In wat voor land leef ik eigenlijk?
Wie de lijvige biografie van Anil Ramdas (1958-2012) uitleest, zal nog lang worden achtervolgd door zijn woorden, geestdrift en tragiek. Moegestreden, gedesillusioneerd en ongelukkig maakte de erudiete, frisse intellectueel een einde aan zijn leven op 54-jarige leeftijd. Zijn enige roman Badal was kort daarvoor door vrijwel alle critici met de grond gelijkgemaakt, waarna zijn notoire alcoholverslaving hem weer in zijn greep kreeg. Journalistieke collega’s constateerden openlijk dat zijn beste tijd voorbij was. En wanneer hij in De Balie een verwoede poging doet tot een intellectueel debat (met Arnon Grunberg), hoont eerst de zaal hem weg en wordt hij daarna op sociale media belachelijk gemaakt. Na het onvermijdelijke vertrek van zijn vrouw stapt hij uit het leven.
Schrijver en columnist Karin Amatmoekrim (1976) promoveerde op het leven en werk van Anil Ramdas, de schrijver, intellectueel, journalist en programmamaker. Haar eerste woorden gaan over het enige gesprek dat ze ooit met hem zou hebben, in 2010. Het is een maand voor de Tweede Kamerverkiezingen, hij heeft haar net geïnterviewd en vraagt: „Wat doe je als Wilders aan de macht komt?” Ze antwoordt dat ze zal verhuizen. „Maar”, zegt Ramdas: „Is het niet de taak van de schrijver om juist dan te blijven? Om te proberen het verschil te maken?”
De rol van de schrijver in de maatschappij is voor Amatmoekrim het uitgangspunt van haar proefschrift. Ze eindigt haar inleiding met de erkenning dat ze destijds ‘te groen was om met hem van gedachten te wisselen’ en zij een van de mensen was die hij van ‘stuitende onverschilligheid’ kon betichten. Met haar biografie wil ze dat rechtzetten, de vragen beantwoorden die hij haar destijds stelde, ‘in de hoop niet alleen hem, maar ook het land dat wij met elkaar deelden, beter te begrijpen’.
Het is nogal een ambitie die de schrijfster formuleert. Wellicht passend bij Ramdas, die dol was op het aan elkaar rijgen van grootse ideeën en gebeurtenissen. Met Badal had hij geprobeerd een allesomvattend werk te maken, waarin zijn leven, denken én uitdagingen samensmolten. Het was (destijds) te complex voor veel recensenten.

════════

* [OPDRACHT] Schrijf het deel van het fragment tussen "In wat voor" en "uit het leven.", beide inbegrepen, opnieuw uit en verruil daarin "alcoholverslaving" voor "drankverslaving".

* [UITTREKSELS UIT ITEMS]

════════

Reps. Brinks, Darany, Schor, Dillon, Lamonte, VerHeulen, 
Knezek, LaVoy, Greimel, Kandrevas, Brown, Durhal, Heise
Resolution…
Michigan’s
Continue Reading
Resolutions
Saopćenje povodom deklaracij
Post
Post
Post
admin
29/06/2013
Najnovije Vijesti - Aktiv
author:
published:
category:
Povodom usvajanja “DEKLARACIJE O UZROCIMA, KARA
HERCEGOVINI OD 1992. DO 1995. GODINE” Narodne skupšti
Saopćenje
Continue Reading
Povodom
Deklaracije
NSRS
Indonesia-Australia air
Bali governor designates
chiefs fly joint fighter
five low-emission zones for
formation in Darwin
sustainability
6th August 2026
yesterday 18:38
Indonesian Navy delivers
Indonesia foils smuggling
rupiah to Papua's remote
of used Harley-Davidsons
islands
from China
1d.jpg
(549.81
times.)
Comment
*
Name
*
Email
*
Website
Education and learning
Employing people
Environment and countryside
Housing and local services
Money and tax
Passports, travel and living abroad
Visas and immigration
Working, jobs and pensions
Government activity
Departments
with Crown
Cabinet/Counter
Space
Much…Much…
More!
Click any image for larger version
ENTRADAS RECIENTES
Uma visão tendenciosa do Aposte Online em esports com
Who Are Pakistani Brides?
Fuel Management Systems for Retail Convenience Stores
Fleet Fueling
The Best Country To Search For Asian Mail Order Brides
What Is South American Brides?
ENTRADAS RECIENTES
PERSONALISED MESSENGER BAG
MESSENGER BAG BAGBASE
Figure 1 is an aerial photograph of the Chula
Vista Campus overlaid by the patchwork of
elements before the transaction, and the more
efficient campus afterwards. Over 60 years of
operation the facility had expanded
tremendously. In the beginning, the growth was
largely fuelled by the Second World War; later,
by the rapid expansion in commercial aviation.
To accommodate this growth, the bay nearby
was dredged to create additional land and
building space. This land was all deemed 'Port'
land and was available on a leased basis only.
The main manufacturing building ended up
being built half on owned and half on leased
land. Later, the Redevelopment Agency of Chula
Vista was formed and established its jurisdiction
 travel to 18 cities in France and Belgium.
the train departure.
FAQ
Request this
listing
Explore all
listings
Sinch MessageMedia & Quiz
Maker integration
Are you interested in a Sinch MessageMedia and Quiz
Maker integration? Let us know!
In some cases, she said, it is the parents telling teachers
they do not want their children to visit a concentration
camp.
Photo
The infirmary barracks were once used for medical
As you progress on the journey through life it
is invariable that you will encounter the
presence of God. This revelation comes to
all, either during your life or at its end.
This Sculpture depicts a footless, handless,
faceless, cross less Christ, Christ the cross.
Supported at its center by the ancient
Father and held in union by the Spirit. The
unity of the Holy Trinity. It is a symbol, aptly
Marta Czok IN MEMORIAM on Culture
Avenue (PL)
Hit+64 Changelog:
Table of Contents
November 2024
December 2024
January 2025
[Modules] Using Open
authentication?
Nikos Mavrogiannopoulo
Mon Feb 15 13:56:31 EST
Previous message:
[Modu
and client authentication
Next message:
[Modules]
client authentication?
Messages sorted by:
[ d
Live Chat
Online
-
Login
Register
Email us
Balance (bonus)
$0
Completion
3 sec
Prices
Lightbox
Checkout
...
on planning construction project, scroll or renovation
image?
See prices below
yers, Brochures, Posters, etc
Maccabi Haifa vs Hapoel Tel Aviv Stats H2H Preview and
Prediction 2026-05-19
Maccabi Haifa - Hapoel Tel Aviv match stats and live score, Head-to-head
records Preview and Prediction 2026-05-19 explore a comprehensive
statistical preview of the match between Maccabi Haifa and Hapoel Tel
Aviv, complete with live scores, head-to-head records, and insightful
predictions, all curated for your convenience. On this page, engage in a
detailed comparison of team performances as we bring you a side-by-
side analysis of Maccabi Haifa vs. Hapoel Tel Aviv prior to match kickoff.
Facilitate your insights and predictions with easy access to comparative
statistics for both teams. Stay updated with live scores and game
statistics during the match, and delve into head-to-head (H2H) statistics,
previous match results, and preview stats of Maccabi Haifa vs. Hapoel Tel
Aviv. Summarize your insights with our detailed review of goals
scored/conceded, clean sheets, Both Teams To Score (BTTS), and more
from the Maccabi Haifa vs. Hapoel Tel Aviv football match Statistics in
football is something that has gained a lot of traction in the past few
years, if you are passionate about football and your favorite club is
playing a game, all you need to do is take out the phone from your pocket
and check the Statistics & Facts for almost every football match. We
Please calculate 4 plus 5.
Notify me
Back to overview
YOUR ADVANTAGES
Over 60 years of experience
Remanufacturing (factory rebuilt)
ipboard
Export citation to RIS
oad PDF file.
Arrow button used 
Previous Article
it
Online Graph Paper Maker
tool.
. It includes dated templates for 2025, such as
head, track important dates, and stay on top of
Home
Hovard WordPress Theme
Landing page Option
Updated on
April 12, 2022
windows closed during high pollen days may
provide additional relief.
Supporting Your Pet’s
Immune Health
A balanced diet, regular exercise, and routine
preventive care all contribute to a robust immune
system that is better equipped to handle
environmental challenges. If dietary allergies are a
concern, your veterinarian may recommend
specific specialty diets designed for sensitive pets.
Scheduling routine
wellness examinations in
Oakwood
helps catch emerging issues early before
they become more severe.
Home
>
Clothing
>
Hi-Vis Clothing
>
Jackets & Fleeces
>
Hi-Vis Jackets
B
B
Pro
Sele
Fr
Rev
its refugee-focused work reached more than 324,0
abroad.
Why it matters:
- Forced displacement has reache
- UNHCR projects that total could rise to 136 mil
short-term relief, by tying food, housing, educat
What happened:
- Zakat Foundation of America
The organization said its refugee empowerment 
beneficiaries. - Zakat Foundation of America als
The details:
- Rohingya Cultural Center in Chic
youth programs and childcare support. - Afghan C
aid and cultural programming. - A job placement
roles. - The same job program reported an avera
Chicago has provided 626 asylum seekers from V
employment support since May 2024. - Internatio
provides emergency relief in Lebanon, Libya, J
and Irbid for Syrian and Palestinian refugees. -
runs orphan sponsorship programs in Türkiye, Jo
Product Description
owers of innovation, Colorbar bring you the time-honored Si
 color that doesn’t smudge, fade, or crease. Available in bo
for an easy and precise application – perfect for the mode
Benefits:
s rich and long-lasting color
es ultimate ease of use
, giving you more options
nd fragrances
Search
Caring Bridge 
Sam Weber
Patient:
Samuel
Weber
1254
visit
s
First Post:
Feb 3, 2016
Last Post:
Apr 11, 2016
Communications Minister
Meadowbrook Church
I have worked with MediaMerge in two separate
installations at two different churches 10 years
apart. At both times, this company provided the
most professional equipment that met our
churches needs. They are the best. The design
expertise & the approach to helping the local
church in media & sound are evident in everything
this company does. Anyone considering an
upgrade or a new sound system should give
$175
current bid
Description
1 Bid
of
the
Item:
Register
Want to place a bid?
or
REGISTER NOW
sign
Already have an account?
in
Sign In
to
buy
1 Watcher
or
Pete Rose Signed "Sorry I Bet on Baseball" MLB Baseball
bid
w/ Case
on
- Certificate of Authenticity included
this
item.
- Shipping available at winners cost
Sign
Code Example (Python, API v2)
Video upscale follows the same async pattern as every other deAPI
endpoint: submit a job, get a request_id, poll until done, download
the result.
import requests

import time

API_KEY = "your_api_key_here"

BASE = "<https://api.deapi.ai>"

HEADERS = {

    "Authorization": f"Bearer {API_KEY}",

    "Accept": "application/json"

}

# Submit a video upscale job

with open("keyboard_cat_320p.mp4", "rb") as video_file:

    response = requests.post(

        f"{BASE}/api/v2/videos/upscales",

════════

* [JOUW OPLOSSING]
In wat voor land leef ik eigenlijk?
Wie de lijvige biografie van Anil Ramdas (1958-2012) uitleest, zal nog lang worden achtervolgd door zijn woorden, geestdrift en tragiek. Moegestreden, gedesillusioneerd en ongelukkig maakte de erudiete, frisse intellectueel een einde aan zijn leven op 54-jarige leeftijd. Zijn enige roman Badal was kort daarvoor door vrijwel alle critici met de grond gelijkgemaakt, waarna zijn notoire drankverslaving hem weer in zijn greep kreeg. Journalistieke collega’s constateerden openlijk dat zijn beste tijd voorbij was. En wanneer hij in De Balie een verwoede poging doet tot een intellectueel debat (met Arnon Grunberg), hoont eerst de zaal hem weg en wordt hij daarna op sociale media belachelijk gemaakt. Na het onvermijdelijke vertrek van zijn vrouw stapt hij uit het leven.